» Data provided:
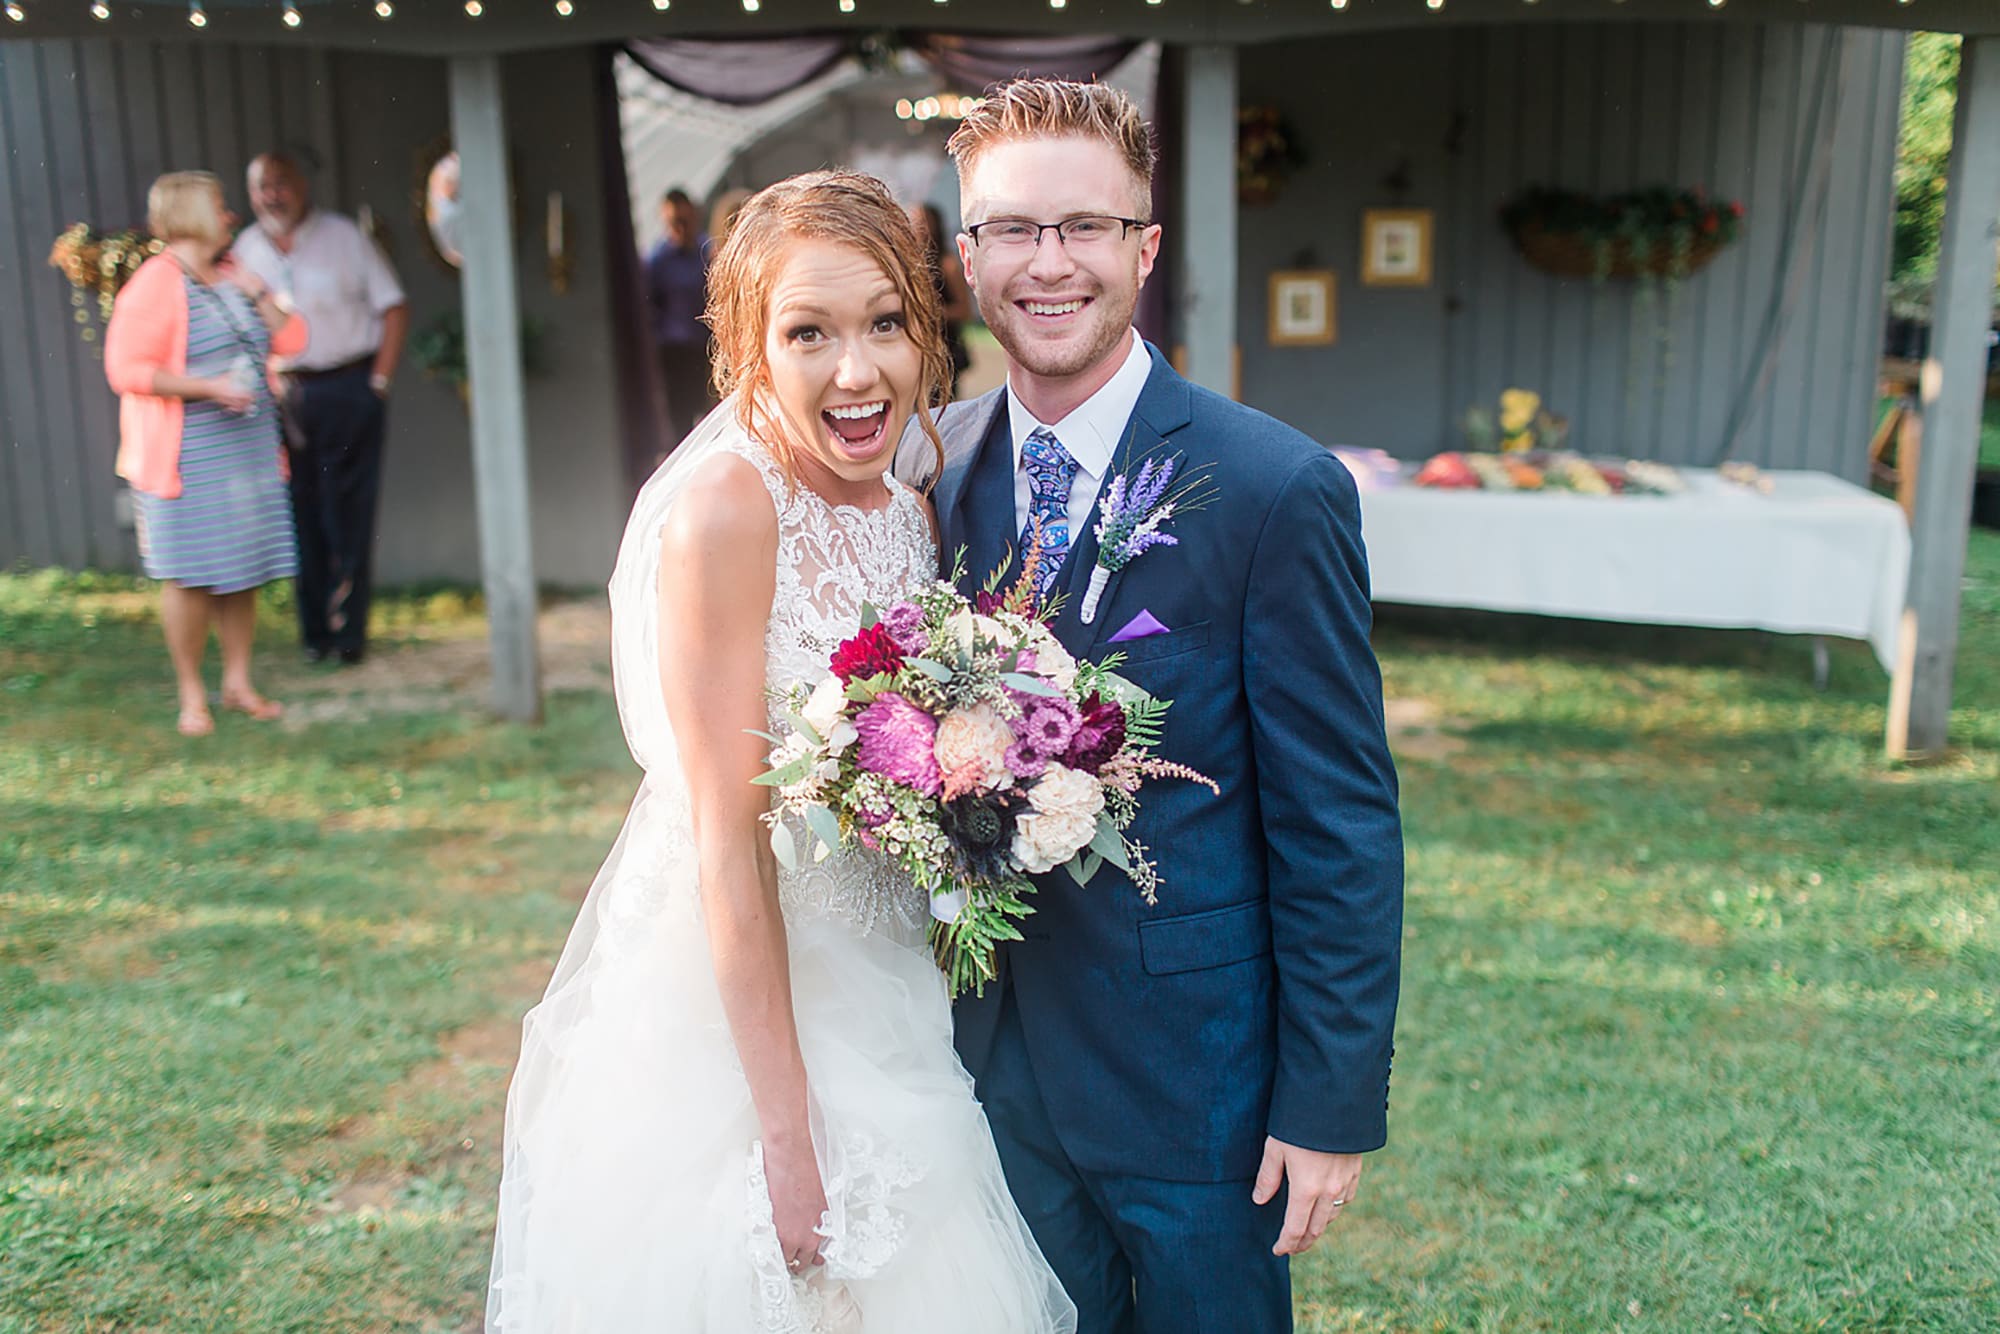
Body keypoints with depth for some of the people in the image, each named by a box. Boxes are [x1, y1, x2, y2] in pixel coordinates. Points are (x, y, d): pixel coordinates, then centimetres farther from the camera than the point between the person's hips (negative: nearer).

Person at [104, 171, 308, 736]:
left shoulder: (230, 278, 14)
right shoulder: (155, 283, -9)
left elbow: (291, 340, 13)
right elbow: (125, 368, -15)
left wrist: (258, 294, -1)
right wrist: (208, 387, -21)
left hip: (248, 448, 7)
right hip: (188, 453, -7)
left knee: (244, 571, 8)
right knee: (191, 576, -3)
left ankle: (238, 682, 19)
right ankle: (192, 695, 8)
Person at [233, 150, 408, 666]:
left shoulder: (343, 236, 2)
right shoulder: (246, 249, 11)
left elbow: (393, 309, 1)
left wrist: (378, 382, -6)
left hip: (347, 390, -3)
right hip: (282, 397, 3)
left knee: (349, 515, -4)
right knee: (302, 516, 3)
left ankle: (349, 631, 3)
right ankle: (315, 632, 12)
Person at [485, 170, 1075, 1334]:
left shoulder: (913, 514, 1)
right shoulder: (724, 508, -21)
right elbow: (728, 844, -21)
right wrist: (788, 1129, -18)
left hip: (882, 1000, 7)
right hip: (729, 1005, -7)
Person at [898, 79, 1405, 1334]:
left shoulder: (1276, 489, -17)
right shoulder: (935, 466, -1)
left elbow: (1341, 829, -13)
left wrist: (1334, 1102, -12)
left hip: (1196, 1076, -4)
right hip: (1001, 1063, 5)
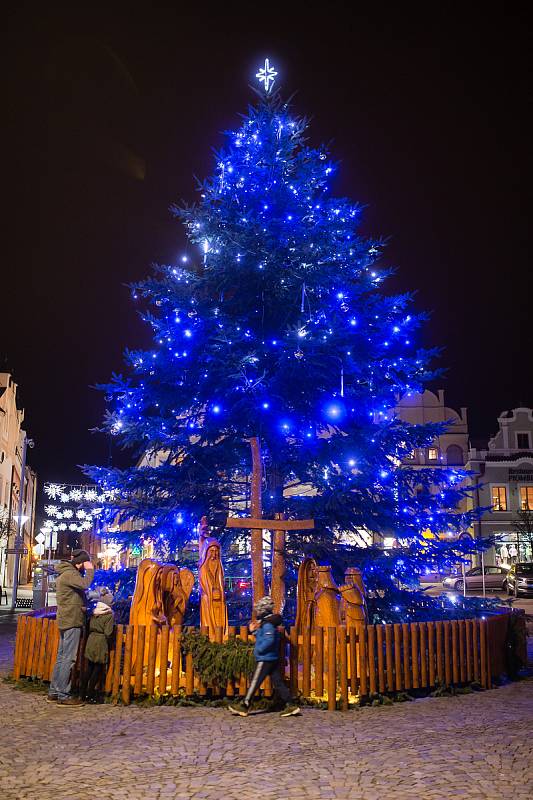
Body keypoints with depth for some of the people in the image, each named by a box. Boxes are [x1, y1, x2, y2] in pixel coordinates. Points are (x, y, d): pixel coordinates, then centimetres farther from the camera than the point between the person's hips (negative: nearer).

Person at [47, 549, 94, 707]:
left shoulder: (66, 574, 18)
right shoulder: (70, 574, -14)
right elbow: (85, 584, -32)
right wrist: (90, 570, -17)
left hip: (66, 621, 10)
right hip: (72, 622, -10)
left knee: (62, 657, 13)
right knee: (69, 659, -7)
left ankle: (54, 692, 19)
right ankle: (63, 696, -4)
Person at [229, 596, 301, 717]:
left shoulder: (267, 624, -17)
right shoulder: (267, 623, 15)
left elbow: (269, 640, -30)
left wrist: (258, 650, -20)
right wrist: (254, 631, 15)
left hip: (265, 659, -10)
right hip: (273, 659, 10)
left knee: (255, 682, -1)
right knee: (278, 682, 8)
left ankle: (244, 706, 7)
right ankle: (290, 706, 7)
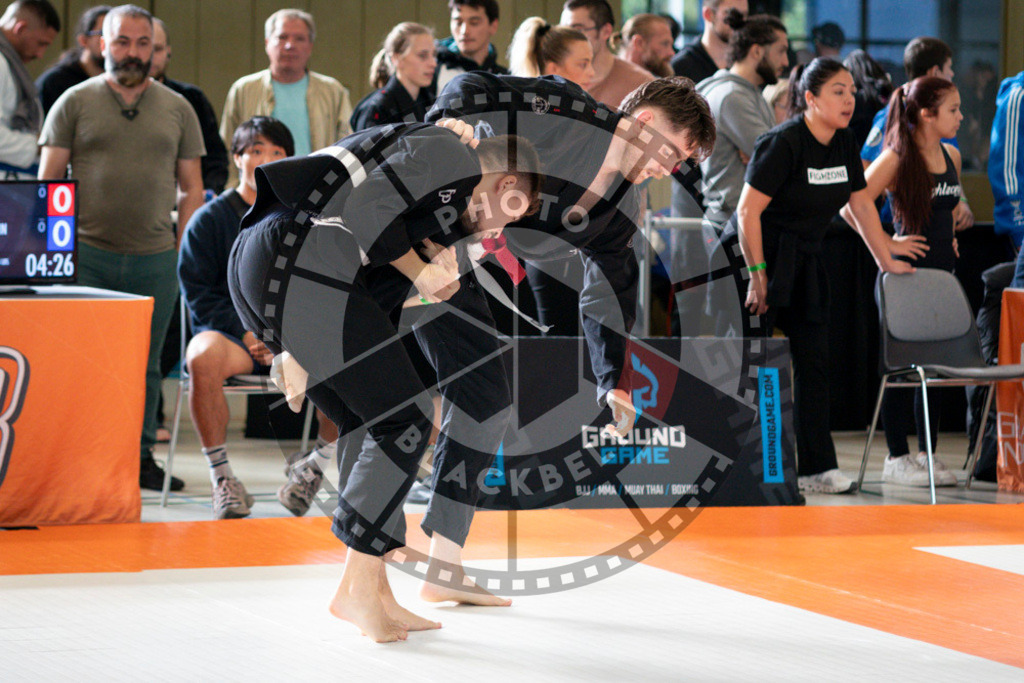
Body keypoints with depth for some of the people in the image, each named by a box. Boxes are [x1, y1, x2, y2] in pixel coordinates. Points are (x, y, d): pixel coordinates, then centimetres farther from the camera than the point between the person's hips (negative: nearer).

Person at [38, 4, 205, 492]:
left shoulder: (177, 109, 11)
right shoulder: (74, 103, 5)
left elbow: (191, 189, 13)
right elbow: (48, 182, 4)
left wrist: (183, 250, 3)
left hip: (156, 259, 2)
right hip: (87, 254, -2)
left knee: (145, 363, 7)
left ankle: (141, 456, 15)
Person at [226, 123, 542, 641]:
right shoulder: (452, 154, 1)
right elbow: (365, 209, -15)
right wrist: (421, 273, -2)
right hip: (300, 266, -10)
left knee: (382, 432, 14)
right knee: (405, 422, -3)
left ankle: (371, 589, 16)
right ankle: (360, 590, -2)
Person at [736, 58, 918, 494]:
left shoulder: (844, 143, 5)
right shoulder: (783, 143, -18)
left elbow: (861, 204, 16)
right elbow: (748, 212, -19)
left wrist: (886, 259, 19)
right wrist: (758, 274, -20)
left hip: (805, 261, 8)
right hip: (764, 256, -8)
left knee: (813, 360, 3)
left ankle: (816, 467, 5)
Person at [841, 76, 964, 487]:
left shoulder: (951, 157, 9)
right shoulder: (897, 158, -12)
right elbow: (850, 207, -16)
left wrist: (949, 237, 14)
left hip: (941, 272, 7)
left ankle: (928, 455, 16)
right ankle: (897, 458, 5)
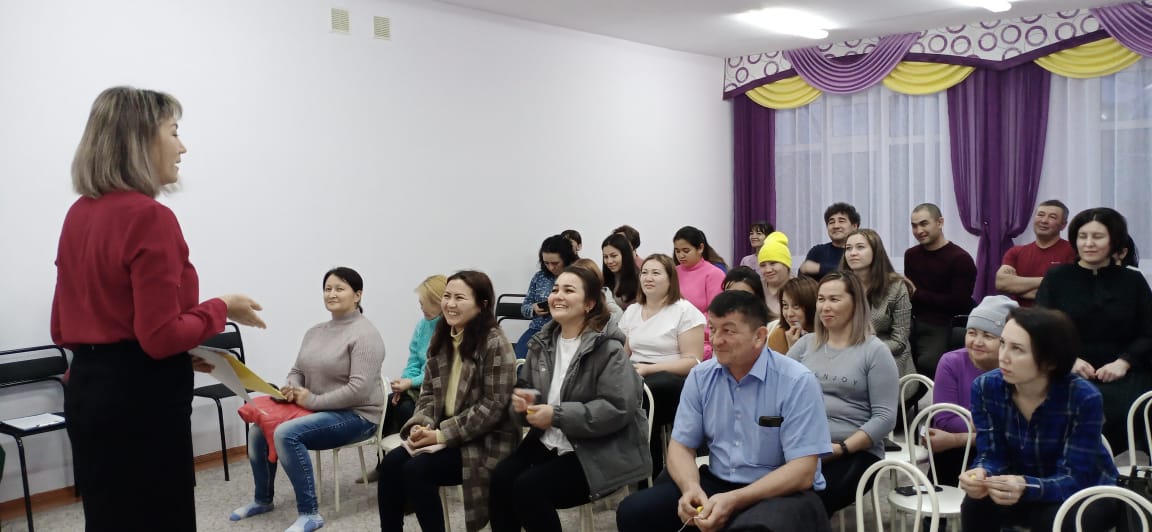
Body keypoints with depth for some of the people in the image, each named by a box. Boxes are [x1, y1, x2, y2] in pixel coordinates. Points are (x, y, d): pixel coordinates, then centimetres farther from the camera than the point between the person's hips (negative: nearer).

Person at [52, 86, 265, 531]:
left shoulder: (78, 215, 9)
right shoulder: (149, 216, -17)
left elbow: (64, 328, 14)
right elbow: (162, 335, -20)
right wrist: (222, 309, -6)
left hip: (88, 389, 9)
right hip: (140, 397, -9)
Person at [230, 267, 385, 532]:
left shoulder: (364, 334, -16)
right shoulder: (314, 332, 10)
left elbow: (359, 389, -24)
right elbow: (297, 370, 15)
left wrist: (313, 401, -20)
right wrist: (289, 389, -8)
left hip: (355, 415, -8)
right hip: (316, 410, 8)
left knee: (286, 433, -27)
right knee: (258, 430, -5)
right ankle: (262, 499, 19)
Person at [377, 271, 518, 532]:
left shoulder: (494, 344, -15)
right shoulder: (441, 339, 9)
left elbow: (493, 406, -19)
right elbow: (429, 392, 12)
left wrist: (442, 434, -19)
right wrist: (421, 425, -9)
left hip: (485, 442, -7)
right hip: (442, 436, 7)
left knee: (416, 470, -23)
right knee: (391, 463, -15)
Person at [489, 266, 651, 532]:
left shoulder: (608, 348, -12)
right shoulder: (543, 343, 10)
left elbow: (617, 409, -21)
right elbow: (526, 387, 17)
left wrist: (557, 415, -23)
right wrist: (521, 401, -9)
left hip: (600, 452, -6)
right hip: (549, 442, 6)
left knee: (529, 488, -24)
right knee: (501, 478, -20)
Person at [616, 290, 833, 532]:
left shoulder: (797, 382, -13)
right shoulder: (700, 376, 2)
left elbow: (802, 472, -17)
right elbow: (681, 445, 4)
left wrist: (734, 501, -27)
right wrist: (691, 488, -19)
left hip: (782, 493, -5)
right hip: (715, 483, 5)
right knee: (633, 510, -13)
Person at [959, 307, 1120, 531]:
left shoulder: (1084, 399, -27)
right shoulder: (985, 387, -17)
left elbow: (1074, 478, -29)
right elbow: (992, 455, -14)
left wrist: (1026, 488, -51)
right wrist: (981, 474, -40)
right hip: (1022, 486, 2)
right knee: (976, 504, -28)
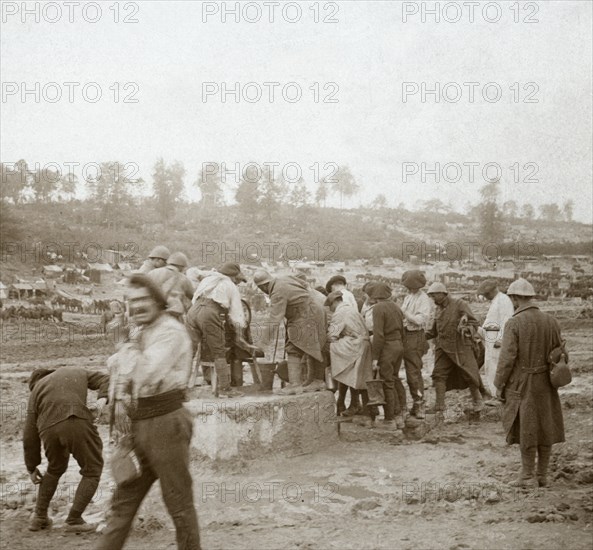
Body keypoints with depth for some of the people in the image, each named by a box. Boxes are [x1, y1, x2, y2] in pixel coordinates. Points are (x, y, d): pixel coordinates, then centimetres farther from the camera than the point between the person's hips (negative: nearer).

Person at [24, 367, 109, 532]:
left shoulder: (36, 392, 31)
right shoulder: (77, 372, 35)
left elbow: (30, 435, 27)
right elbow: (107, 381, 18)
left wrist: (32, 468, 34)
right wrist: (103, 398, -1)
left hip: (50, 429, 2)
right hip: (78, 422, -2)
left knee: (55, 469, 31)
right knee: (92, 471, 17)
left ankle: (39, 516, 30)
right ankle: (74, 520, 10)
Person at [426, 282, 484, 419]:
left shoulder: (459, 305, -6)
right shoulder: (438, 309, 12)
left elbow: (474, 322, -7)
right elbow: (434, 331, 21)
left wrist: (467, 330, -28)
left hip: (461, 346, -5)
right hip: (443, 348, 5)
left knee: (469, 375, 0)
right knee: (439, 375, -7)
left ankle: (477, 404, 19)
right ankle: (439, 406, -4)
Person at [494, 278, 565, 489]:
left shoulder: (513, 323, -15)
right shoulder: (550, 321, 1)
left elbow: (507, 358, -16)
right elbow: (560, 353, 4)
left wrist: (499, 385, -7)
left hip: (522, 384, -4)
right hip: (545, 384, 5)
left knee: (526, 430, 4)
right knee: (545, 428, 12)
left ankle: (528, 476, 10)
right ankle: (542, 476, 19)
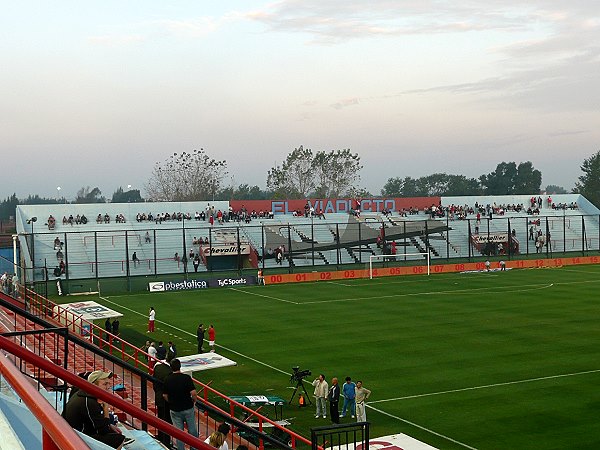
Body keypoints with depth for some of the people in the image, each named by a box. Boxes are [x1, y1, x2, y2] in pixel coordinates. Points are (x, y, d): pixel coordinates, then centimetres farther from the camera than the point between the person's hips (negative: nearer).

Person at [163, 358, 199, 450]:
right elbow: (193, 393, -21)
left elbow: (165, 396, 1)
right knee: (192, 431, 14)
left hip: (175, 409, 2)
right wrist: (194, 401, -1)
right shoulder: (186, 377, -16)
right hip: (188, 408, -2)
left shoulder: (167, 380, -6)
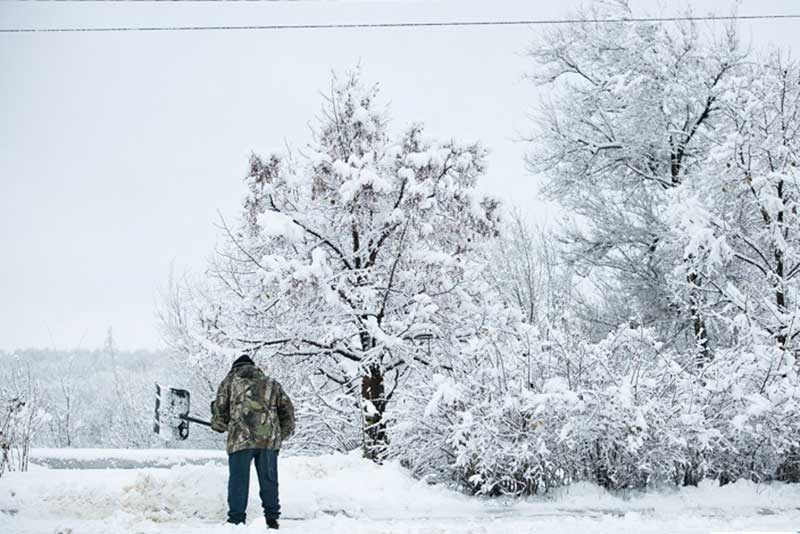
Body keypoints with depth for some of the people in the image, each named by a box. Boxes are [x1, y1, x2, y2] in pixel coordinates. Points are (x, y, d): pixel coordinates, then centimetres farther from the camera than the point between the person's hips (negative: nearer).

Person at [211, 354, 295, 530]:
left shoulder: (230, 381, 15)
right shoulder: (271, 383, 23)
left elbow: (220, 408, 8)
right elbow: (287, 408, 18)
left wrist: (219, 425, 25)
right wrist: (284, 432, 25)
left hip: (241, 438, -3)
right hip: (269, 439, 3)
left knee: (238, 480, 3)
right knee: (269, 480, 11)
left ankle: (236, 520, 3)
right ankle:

» Work to be completed:
Rewrite the entries from the line containing "right hip: (269, 439, 3)" through the end of the entries, replacing "knee" with "kneecap" and leaving everything else unchanged.

» Result for this task:
right hip: (269, 439, 3)
left kneecap: (238, 480, 3)
right kneecap: (269, 480, 11)
left ankle: (236, 520, 3)
right ankle:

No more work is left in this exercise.